Exercise objective: In the items below, replace every instance of "largest" with "greatest" and leave everything else unchanged. Omit the pictures from your output.

(Data entries)
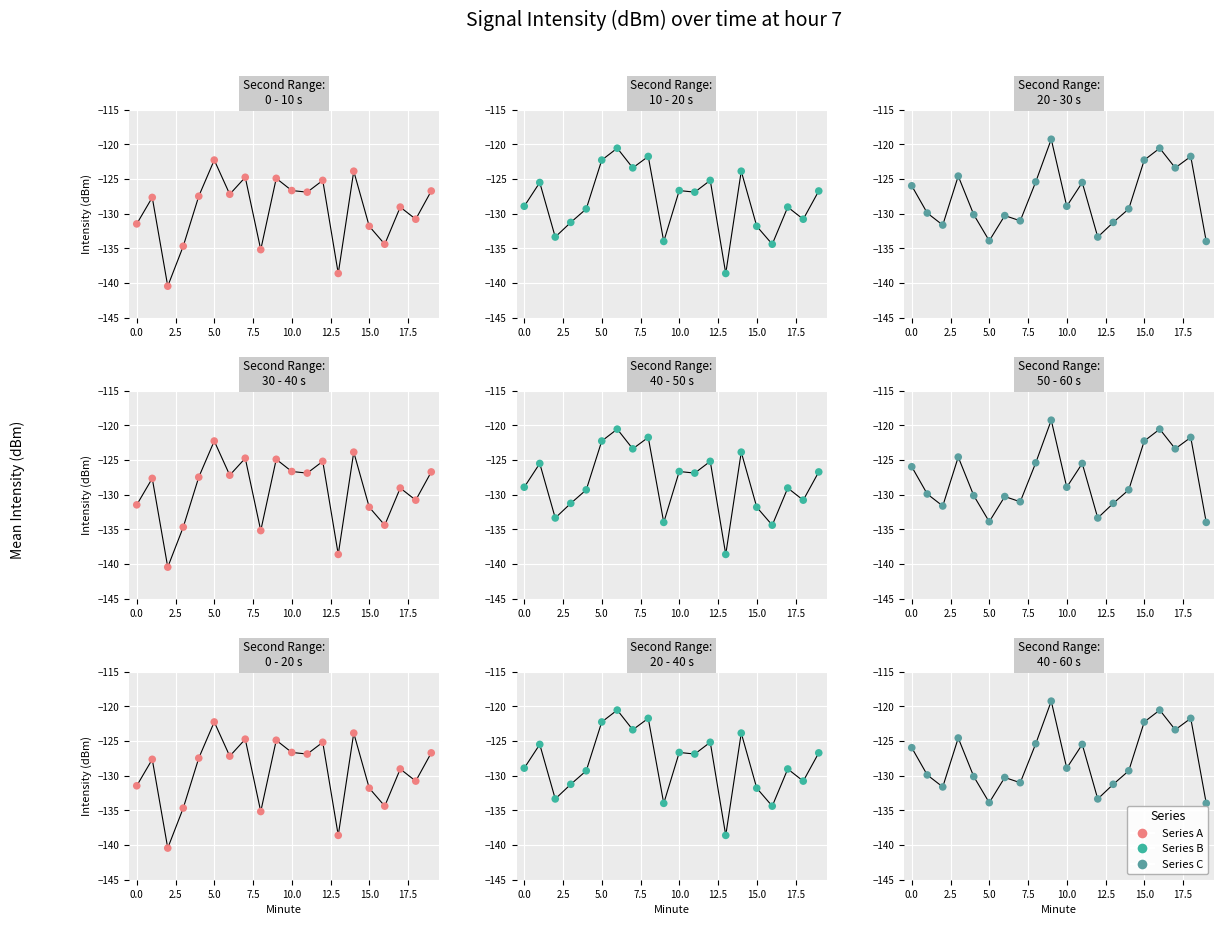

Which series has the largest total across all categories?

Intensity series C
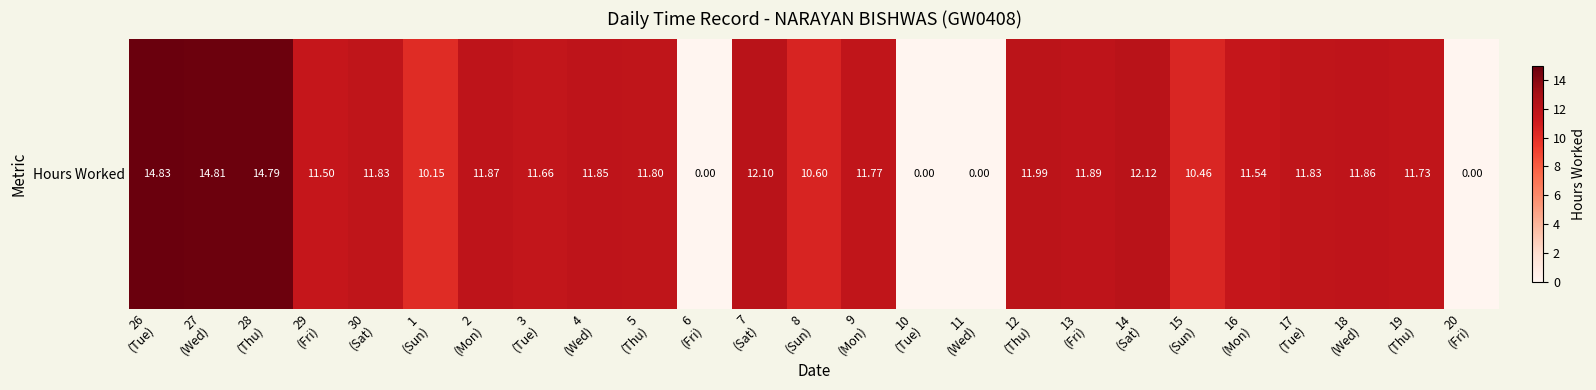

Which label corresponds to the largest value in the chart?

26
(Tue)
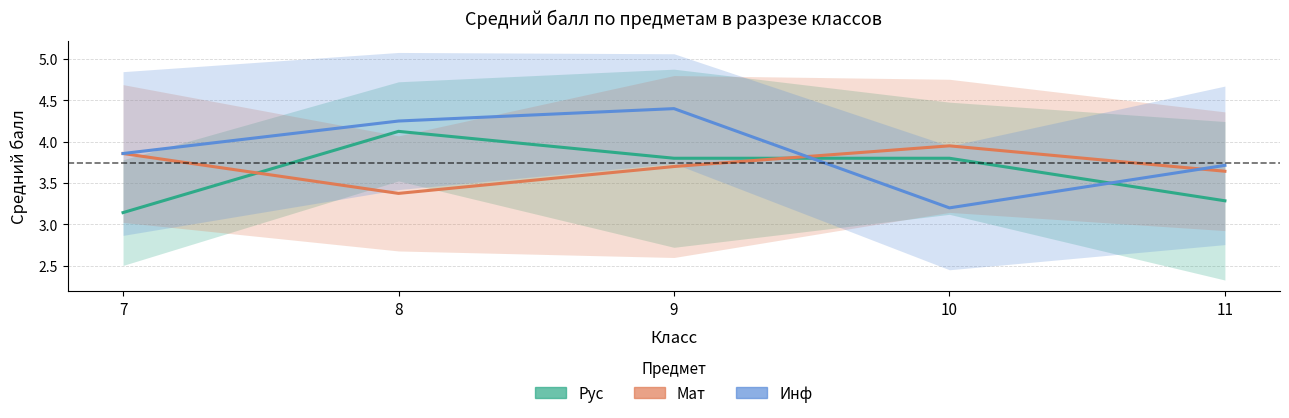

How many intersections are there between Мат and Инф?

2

Solution to this task:
Which series has the greatest total across all categories?

Intensity series C

Which label corresponds to the greatest value in the chart?

26
(Tue)

How many intersections are there between Мат and Инф?

2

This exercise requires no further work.